══ EXTRACTED INFORMATION ══

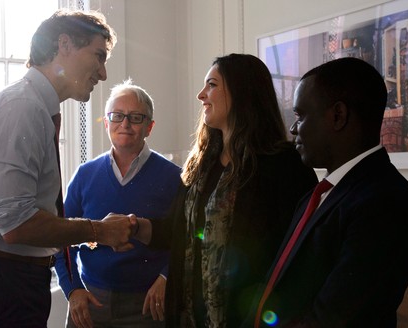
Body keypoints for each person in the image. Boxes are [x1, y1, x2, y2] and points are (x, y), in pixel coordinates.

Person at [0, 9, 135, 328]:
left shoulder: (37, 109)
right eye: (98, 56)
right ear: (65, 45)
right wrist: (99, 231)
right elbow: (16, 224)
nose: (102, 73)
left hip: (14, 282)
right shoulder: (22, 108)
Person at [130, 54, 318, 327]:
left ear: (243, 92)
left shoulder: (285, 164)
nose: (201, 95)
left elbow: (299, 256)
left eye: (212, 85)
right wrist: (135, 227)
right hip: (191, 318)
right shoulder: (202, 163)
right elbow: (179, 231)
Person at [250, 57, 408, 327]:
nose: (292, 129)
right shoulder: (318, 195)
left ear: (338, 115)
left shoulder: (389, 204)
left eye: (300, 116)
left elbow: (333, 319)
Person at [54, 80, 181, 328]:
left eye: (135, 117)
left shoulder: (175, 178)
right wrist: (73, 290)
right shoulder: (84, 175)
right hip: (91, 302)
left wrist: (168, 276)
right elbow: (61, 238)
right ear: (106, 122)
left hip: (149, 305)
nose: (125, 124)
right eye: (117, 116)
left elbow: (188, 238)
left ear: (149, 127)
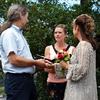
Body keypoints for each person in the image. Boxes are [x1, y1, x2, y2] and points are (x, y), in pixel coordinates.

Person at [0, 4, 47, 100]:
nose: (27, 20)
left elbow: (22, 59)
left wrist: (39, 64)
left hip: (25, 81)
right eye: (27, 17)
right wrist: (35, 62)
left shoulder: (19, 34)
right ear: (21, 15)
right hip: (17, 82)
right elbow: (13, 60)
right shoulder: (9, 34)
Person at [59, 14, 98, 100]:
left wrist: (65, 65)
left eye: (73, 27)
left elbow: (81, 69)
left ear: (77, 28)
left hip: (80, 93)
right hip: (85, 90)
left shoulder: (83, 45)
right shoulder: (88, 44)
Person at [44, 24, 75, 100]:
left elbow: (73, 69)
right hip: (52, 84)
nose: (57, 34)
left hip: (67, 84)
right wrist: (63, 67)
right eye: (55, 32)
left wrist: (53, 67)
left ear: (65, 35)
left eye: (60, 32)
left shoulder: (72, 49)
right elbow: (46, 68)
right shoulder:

═══

Leaving the pictures out, set down all of the data again exactly.

## WRITTEN ANSWER
Body keypoints for each person in the image. Boxes are [x1, y1, x2, y2] and points are (x, y), in pixel coordinates.

Person at [0, 9, 135, 328]:
left shoulder: (37, 109)
right eye: (98, 56)
right ear: (65, 45)
right wrist: (99, 231)
right elbow: (16, 224)
nose: (102, 73)
left hip: (14, 282)
right shoulder: (22, 108)
Person at [130, 54, 318, 327]:
left ear: (243, 92)
left shoulder: (285, 164)
nose: (201, 95)
left elbow: (299, 256)
left eye: (212, 85)
right wrist: (135, 227)
right hip: (191, 318)
right shoulder: (202, 163)
right elbow: (179, 231)
Person at [250, 57, 408, 327]:
nose: (292, 129)
right shoulder: (318, 195)
left ear: (338, 115)
left shoulder: (389, 204)
left eye: (300, 116)
left elbow: (333, 319)
Person at [54, 80, 181, 328]:
left eye: (135, 117)
left shoulder: (175, 178)
right wrist: (73, 290)
right shoulder: (84, 175)
right hip: (91, 302)
left wrist: (168, 276)
right elbow: (61, 238)
right ear: (106, 122)
left hip: (149, 305)
nose: (125, 124)
right eye: (117, 116)
left elbow: (188, 238)
left ear: (149, 127)
Body keypoints for each person in the image. Boxes are [x1, y1, x2, y2] and points are (x, y), in pixel coordinates.

Person at [0, 4, 47, 100]:
nose: (27, 20)
left elbow: (22, 59)
left wrist: (39, 64)
left hip: (25, 81)
right eye: (27, 17)
right wrist: (35, 62)
left shoulder: (19, 34)
right ear: (21, 15)
right hip: (17, 82)
right elbow: (13, 60)
right shoulder: (9, 34)
Person at [59, 14, 98, 100]:
left wrist: (65, 65)
left eye: (73, 27)
left elbow: (81, 69)
left ear: (77, 28)
left hip: (80, 93)
right hip: (85, 90)
left shoulder: (83, 45)
right shoulder: (88, 44)
Person at [44, 24, 75, 100]:
left elbow: (73, 69)
right hip: (52, 84)
nose: (57, 34)
left hip: (67, 84)
right wrist: (63, 67)
right eye: (55, 32)
left wrist: (53, 67)
left ear: (65, 35)
left eye: (60, 32)
left shoulder: (72, 49)
right elbow: (46, 68)
right shoulder:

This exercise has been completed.